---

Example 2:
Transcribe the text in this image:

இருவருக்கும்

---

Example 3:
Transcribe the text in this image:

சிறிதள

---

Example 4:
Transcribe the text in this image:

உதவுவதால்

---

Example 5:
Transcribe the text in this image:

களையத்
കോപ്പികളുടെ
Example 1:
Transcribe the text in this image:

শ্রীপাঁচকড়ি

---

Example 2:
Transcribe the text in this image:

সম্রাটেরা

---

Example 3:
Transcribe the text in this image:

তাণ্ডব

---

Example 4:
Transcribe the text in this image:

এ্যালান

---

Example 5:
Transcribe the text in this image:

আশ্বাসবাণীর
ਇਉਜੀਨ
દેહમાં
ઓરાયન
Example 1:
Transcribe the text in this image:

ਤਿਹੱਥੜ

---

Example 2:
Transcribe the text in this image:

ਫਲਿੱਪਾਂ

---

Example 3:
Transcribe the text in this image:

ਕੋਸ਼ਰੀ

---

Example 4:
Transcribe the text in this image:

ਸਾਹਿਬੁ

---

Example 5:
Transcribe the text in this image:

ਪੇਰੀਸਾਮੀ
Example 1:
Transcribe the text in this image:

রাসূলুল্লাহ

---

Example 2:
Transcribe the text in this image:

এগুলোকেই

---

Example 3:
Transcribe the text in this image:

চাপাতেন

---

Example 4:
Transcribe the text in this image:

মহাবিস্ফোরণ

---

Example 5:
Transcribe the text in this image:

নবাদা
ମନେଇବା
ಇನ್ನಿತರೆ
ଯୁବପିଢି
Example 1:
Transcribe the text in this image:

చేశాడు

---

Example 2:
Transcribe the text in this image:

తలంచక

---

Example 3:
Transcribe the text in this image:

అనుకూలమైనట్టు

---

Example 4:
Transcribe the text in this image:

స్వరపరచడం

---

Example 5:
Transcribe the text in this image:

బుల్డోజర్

Problem details: Transcribe the records above in full, exactly as they stand.

Response area:
---

Example 2:
Transcribe the text in this image:

இருவருக்கும்

---

Example 3:
Transcribe the text in this image:

சிறிதள

---

Example 4:
Transcribe the text in this image:

உதவுவதால்

---

Example 5:
Transcribe the text in this image:

களையத்
കോപ്പികളുടെ
Example 1:
Transcribe the text in this image:

শ্রীপাঁচকড়ি

---

Example 2:
Transcribe the text in this image:

সম্রাটেরা

---

Example 3:
Transcribe the text in this image:

তাণ্ডব

---

Example 4:
Transcribe the text in this image:

এ্যালান

---

Example 5:
Transcribe the text in this image:

আশ্বাসবাণীর
ਇਉਜੀਨ
દેહમાં
ઓરાયન
Example 1:
Transcribe the text in this image:

ਤਿਹੱਥੜ

---

Example 2:
Transcribe the text in this image:

ਫਲਿੱਪਾਂ

---

Example 3:
Transcribe the text in this image:

ਕੋਸ਼ਰੀ

---

Example 4:
Transcribe the text in this image:

ਸਾਹਿਬੁ

---

Example 5:
Transcribe the text in this image:

ਪੇਰੀਸਾਮੀ
Example 1:
Transcribe the text in this image:

রাসূলুল্লাহ

---

Example 2:
Transcribe the text in this image:

এগুলোকেই

---

Example 3:
Transcribe the text in this image:

চাপাতেন

---

Example 4:
Transcribe the text in this image:

মহাবিস্ফোরণ

---

Example 5:
Transcribe the text in this image:

নবাদা
ମନେଇବା
ಇನ್ನಿತರೆ
ଯୁବପିଢି
Example 1:
Transcribe the text in this image:

చేశాడు

---

Example 2:
Transcribe the text in this image:

తలంచక

---

Example 3:
Transcribe the text in this image:

అనుకూలమైనట్టు

---

Example 4:
Transcribe the text in this image:

స్వరపరచడం

---

Example 5:
Transcribe the text in this image:

బుల్డోజర్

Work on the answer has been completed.